Activity: Leaving out the pictures, return each line of the entries from the first through the line with "Midterm Report Due", and only those lines.

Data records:
──────
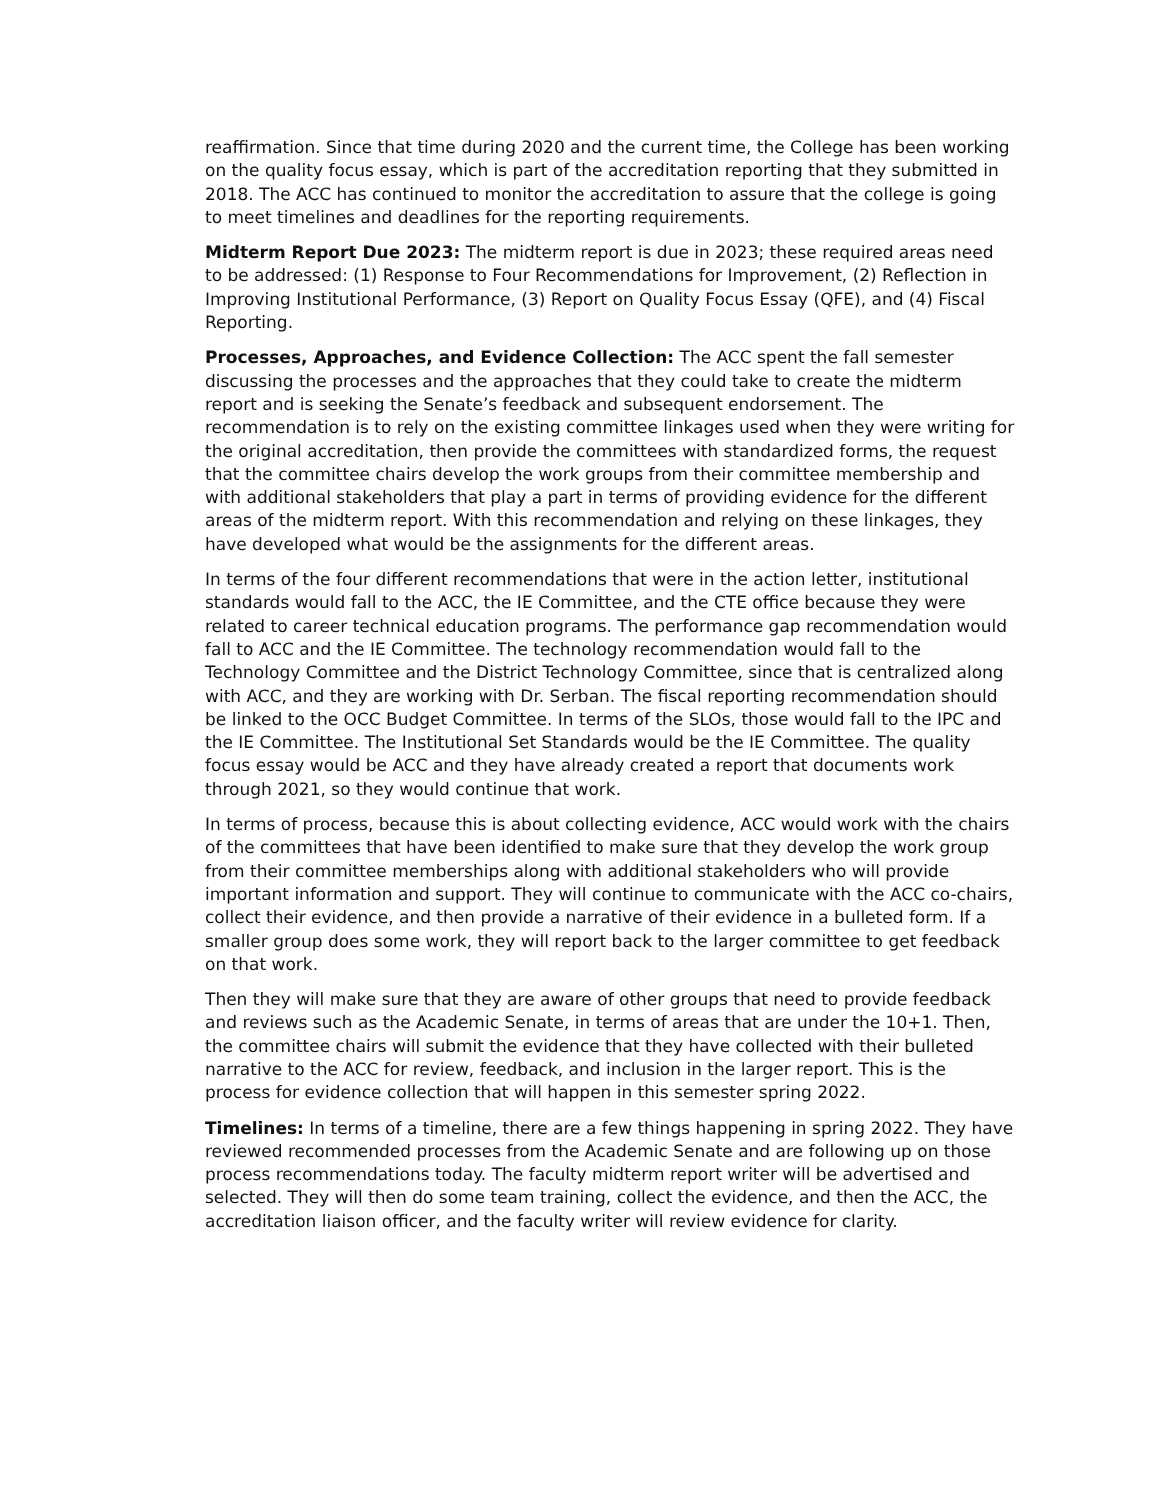reaffirmation. Since that time during 2020 and the current time, the College has been working on the quality focus essay, which is part of the accreditation reporting that they submitted in 2018. The ACC has continued to monitor the accreditation to assure that the college is going to meet timelines and deadlines for the reporting requirements.
Midterm Report Due 2023: The midterm report is due in 2023; these required areas need to be addressed: (1) Response to Four Recommendations for Improvement, (2) Reflection in Improving Institutional Performance, (3) Report on Quality Focus Essay (QFE), and (4) Fiscal Reporting.
Processes, Approaches, and Evidence Collection: The ACC spent the fall semester discussing the processes and the approaches that they could take to create the midterm report and is seeking the Senate’s feedback and subsequent endorsement. The recommendation is to rely on the existing committee linkages used when they were writing for the original accreditation, then provide the committees with standardized forms, the request that the committee chairs develop the work groups from their committee membership and with additional stakeholders that play a part in terms of providing evidence for the different areas of the midterm report. With this recommendation and relying on these linkages, they have developed what would be the assignments for the different areas.
In terms of the four different recommendations that were in the action letter, institutional standards would fall to the ACC, the IE Committee, and the CTE office because they were related to career technical education programs. The performance gap recommendation would fall to ACC and the IE Committee. The technology recommendation would fall to the Technology Committee and the District Technology Committee, since that is centralized along with ACC, and they are working with Dr. Serban. The fiscal reporting recommendation should be linked to the OCC Budget Committee. In terms of the SLOs, those would fall to the IPC and the IE Committee. The Institutional Set Standards would be the IE Committee. The quality focus essay would be ACC and they have already created a report that documents work through 2021, so they would continue that work.
In terms of process, because this is about collecting evidence, ACC would work with the chairs of the committees that have been identified to make sure that they develop the work group from their committee memberships along with additional stakeholders who will provide important information and support. They will continue to communicate with the ACC co-chairs, collect their evidence, and then provide a narrative of their evidence in a bulleted form. If a smaller group does some work, they will report back to the larger committee to get feedback on that work.
Then they will make sure that they are aware of other groups that need to provide feedback and reviews such as the Academic Senate, in terms of areas that are under the 10+1. Then, the committee chairs will submit the evidence that they have collected with their bulleted narrative to the ACC for review, feedback, and inclusion in the larger report. This is the process for evidence collection that will happen in this semester spring 2022.
Timelines: In terms of a timeline, there are a few things happening in spring 2022. They have reviewed recommended processes from the Academic Senate and are following up on those process recommendations today. The faculty midterm report writer will be advertised and selected. They will then do some team training, collect the evidence, and then the ACC, the accreditation liaison officer, and the faculty writer will review evidence for clarity.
──────
Answer space:
reaffirmation. Since that time during 2020 and the current time, the College has been working on the quality focus essay, which is part of the accreditation reporting that they submitted in 2018. The ACC has continued to monitor the accreditation to assure that the college is going to meet timelines and deadlines for the reporting requirements.
Midterm Report Due 2023: The midterm report is due in 2023; these required areas need to be addressed: (1) Response to Four Recommendations for Improvement, (2) Reflection in Improving Institutional Performance, (3) Report on Quality Focus Essay (QFE), and (4) Fiscal Reporting.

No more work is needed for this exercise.